- File: Matthew Thorsen
- Sen. Patrick Leahy and Sen. Bernie Sanders
Not long before U.S. Rep. Eliot Engel (D-N.Y.) was unseated in a primary election last week, the veteran member of Congress faced intense scrutiny over his absence from New York during the coronavirus pandemic. The
Atlantic reported in May that Engel hadn’t visited his district in the Bronx and Westchester County — one of the hardest-hit districts in the country — since March.
Vermont’s senior senator, it turns out, has been hunkered down in the Capitol even longer.
According to spokesperson David Carle, Sen. Patrick Leahy (D-Vt.) has not set foot in Vermont since January 4. “Never in my life have I been gone this long. Both Marcelle and I are homesick,” Leahy said in an interview, referring to his spouse.
So what’s kept him from his native Green Mountains? Leahy, who is 80, cited a busy congressional schedule, Marcelle's health concerns and, most of all, a dearth of broadband at his house in Middlesex.
“Some of this time I might’ve just spent at home, but the internet service — even though we pay for the premium one — in Middlesex is not reliable and [is] extraordinarily slow, and I’m doing Zoom calls and meetings,” he said.
In ordinary times, many members of Congress fly home every weekend and stay longer during recesses. The pandemic has scrambled that schedule for all three members of Vermont’s congressional delegation, though each has handled the situation differently.
Since the coronavirus prompted him to cancel his last scheduled presidential campaign rally on March 10, Sen. Bernie Sanders (I-Vt.) has spent most of his time at his Burlington home.
After returning to Washington, D.C., in late March to vote for a major coronavirus relief package, he skipped town until June 9, missing 33 consecutive roll-call votes. According to spokesperson Keane Bhatt, Sanders resumed flying from Burlington to D.C. each week in June.
Since suspending his presidential campaign on April 8, Sanders has missed 75 percent of the 48 roll-call votes the Senate has held. In that same period, Leahy missed 25 percent.
All of Leahy's missed votes were on the confirmations of judges and lower-level administration officials. In the interview, he took umbrage at the notion that he'd missed too many votes, noting that he'd taken more than any but the late senators Robert Byrd and Strom Thurmond. "I don't think anybody else in the history of the country has cast as many votes as I have," he said.
In addition to confirmations, Sanders missed key votes on
reforms to the Foreign Intelligence Surveillance Act and a failed veto override that would have
curtailed President Donald Trump's ability to strike Iran without congressional approval.
One amendment to the FISA reform legislation
would have forced authorities to obtain a warrant before accessing internet search histories. It
failed by a single vote, with four senators absent — including Sanders.
Leahy himself was a chief architect of the FISA reforms. "There were senators missing and it failed by
one vote," he said of the amendment. "Every single vote counted." Asked whether he was disappointed that Sanders was among the no-shows, Leahy claimed he hadn't been aware that Sanders had missed the vote. "I didn't realize he did," the senior senator said. "He can speak for himself."
Bhatt did not respond to a question about Sanders' attendance record.
The third member of Vermont's delegation, U.S. Rep.
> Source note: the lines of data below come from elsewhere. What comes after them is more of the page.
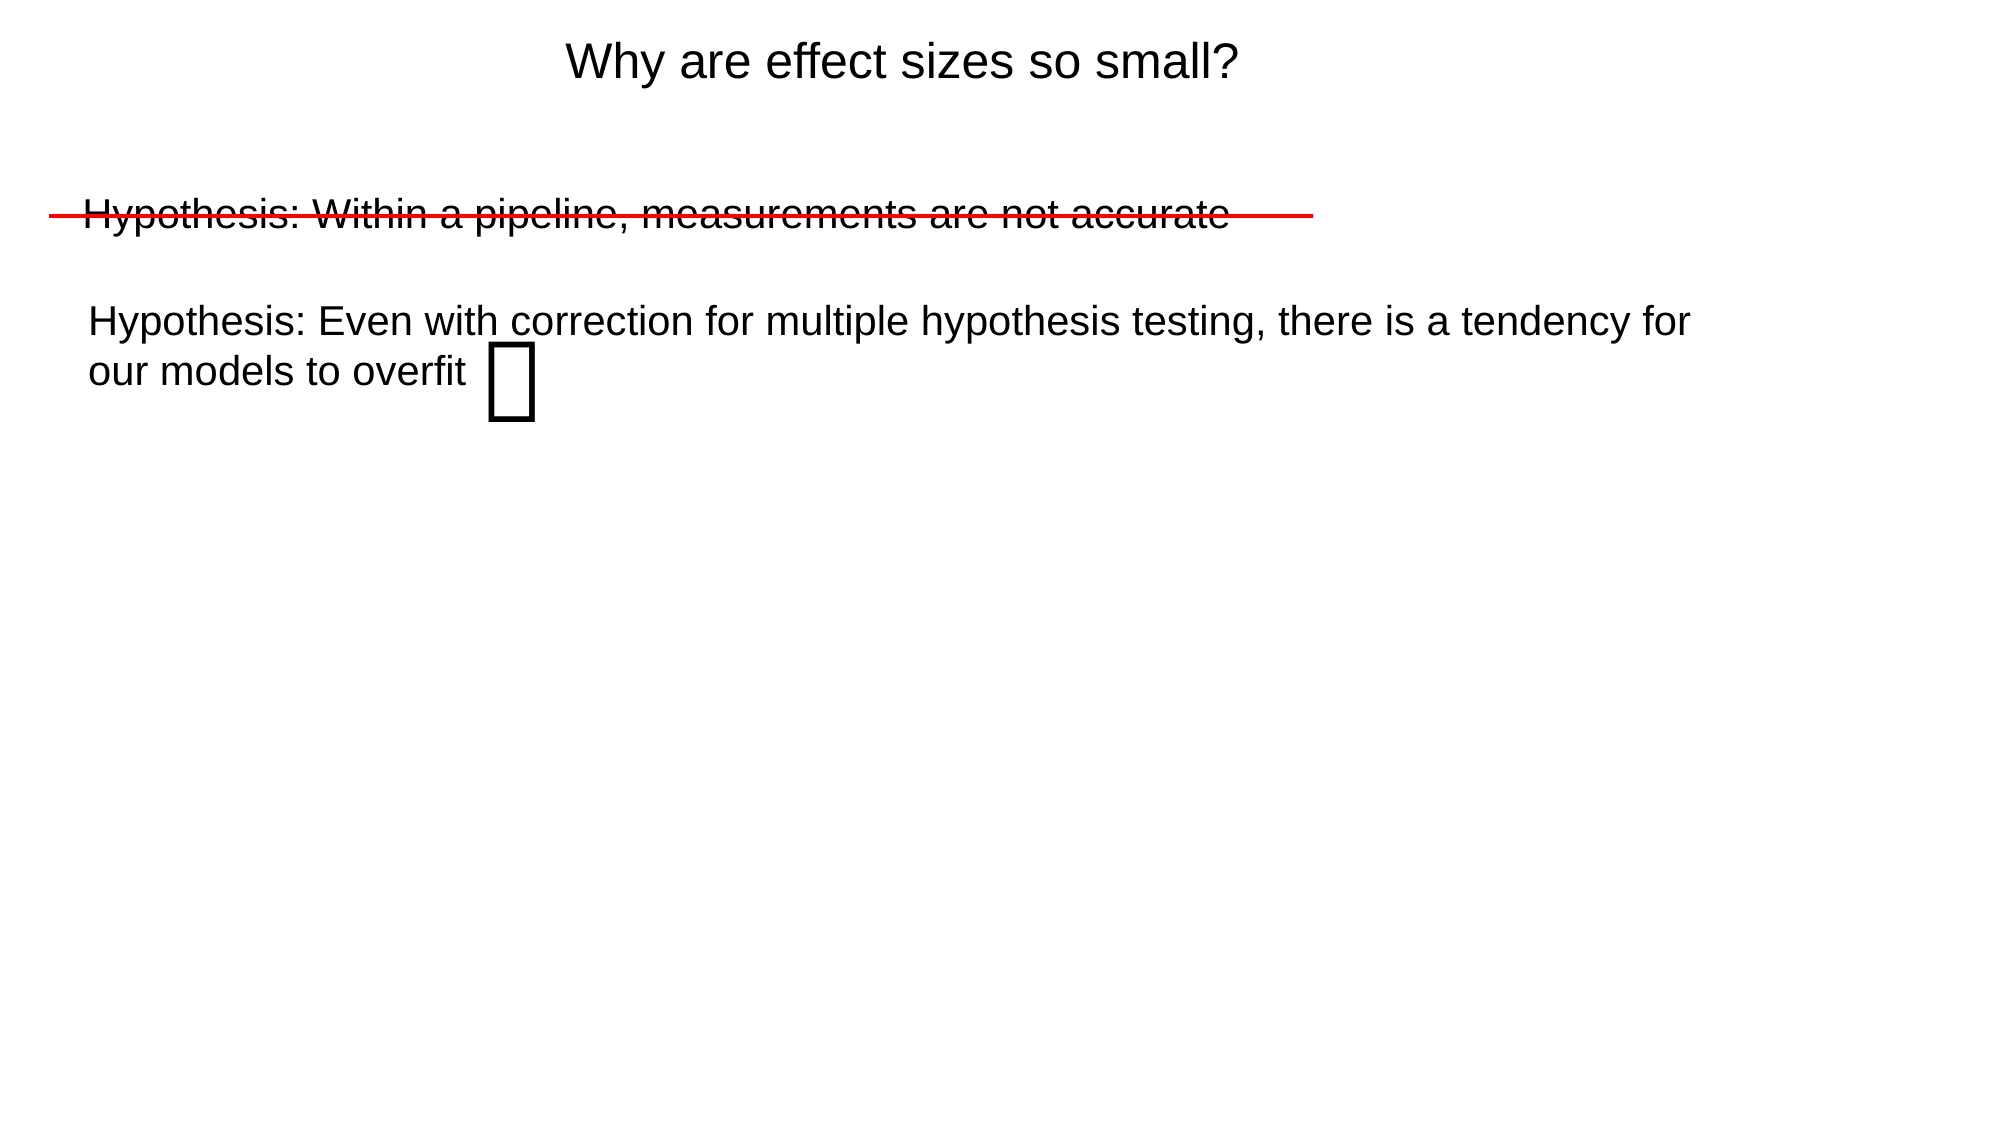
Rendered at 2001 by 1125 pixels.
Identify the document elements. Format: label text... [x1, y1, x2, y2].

text_box Hypothesis: Even with correction for multiple hypothesis testing, there is a tendency for our models to overfit [73, 236, 1748, 452]
text_box Why are effect sizes so small? [550, 20, 1255, 96]
text_box  [463, 302, 510, 453]
text_box Hypothesis: Within a pipeline, measurements are not accurate [67, 179, 1340, 244]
Peter Welch (D-Vt.), hasn’t missed a roll-call vote since February 13, though House rules have made it easier for him to legislate from his Norwich home.
When the House approved the coronavirus relief package in late March, it did so by voice vote — and
Welch remained in Vermont. He flew to D.C. once in April and once in May, according to spokesperson Lincoln Peek, and has been able to vote by proxy from Vermont during the six weeks since — a system the Senate has declined to adopt.
"He decided to use the proxy system to mitigate his potential exposure to COVID-19 and to protect his community in Vermont from his potential exposure," Peek explained.
Though Leahy's offices in Vermont and D.C. have been closed for months and his staff have been working remotely, the senator said he sometimes conducts business from his perch in the U.S. capitol. Otherwise, he does so from his home in McLean, Va.,
where he has lived since 1978.
One reason for his long stay in D.C., Leahy said, was the raft of business before the Senate Appropriations Committee, of which he is vice chair, and the Senate Judiciary Committee, of which he is the longest-serving member. He and Carle cited Trump's impeachment trial in January, various judicial nomination fights, negotiations around coronavirus relief and the FISA reforms.
"We also had the logistics," Leahy said. "If I got home — remember, I'm working every single day, usually seven days a week — if I got home, I don't really have reliable internet service or cell phone service so I can do these things. I'm not going to the [Vermont] offices. My offices are closed. Marcelle's health is such that she should not be flying, and I'm not going to leave her down here alone."
Leahy said he missed attending church in Vermont and bumping into friends and constituents at the grocery store. The good news, he said, was that his six-month absence would soon come to an end.
“We’re coming up this weekend,” Leahy said. “We’re going to drive up.”